* _本文_
天変地動及度々、殊可抽精誠之由、同可令下知給候也、重誠恐謹言、
近日天変地動及度々、其愼不軽、自來月四日一七ケ日別而抽精誠、可奉祈天下安全、朝儀再興之由、可被下知神宮之旨被仰下候也、謹言 実隆
(同 p576)
古文漢文の心得がない私にはちんぷんかんぷんですが、抽精誠は<精誠をぬきんで>。
明応7年11月7日(明応7年11月7日)にも地震が起きています(同 p588)
※西暦は(ttp://maechan.net/kanreki/)のサイトで和暦から変換しました。
※『実隆公記』からの引用は青文字。
※一部、旧漢字ではなく入力しやすい現代の漢字に私が直しています。
上記のなまずと地震の関係の文章の正しい解釈を知りたいです。どなたかご教示いただければ幸いです。

* _収集資料_
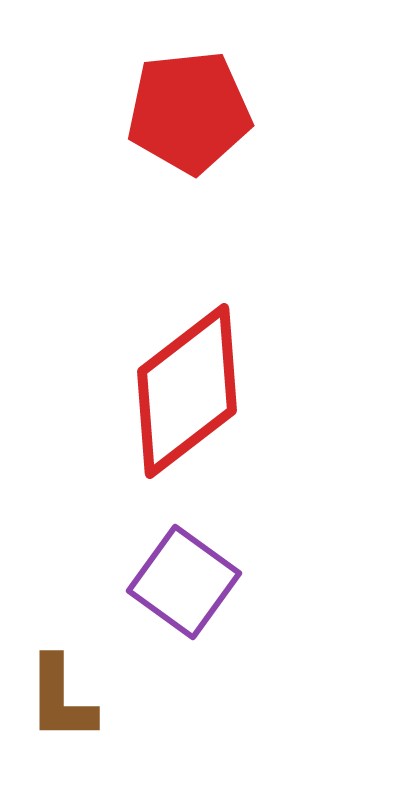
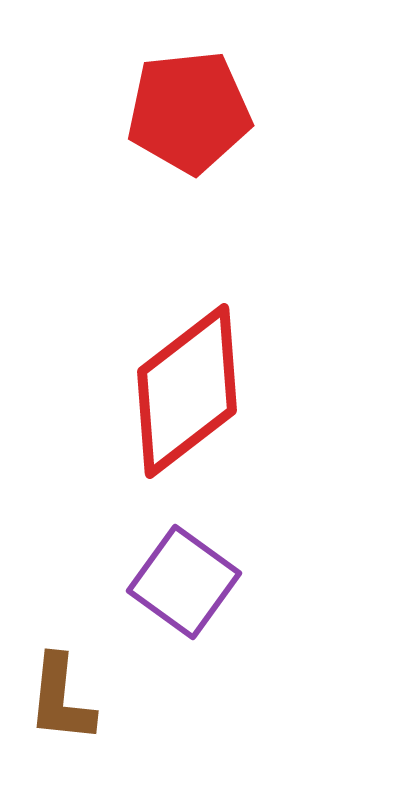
brown L-shape: rotated 6 degrees clockwise
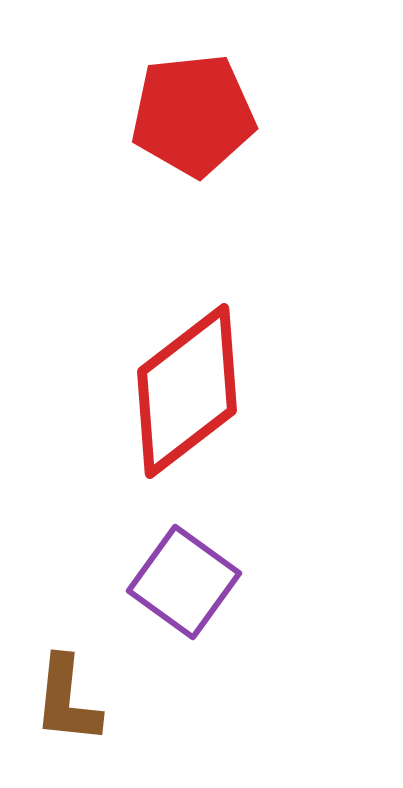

* _課題のねらい_
本文のうち「天変地動及度々、殊可抽精誠之由、同可令下知給候也、重誠恐謹言、」を含む語句で始まり「明応7年11月7日(明応7年11月7日)にも地震が起きています(同 p588)」で終わる部分を、「天変地動」を「天変地異」に差し替えて書き出せ。 本文だけを手がかりにして答えよ。

* _記述解答_
天変地異及度々、殊可抽精誠之由、同可令下知給候也、重誠恐謹言、
近日天変地異及度々、其愼不軽、自來月四日一七ケ日別而抽精誠、可奉祈天下安全、朝儀再興之由、可被下知神宮之旨被仰下候也、謹言 実隆
(同 p576)
古文漢文の心得がない私にはちんぷんかんぷんですが、抽精誠は<精誠をぬきんで>。
明応7年11月7日(明応7年11月7日)にも地震が起きています(同 p588)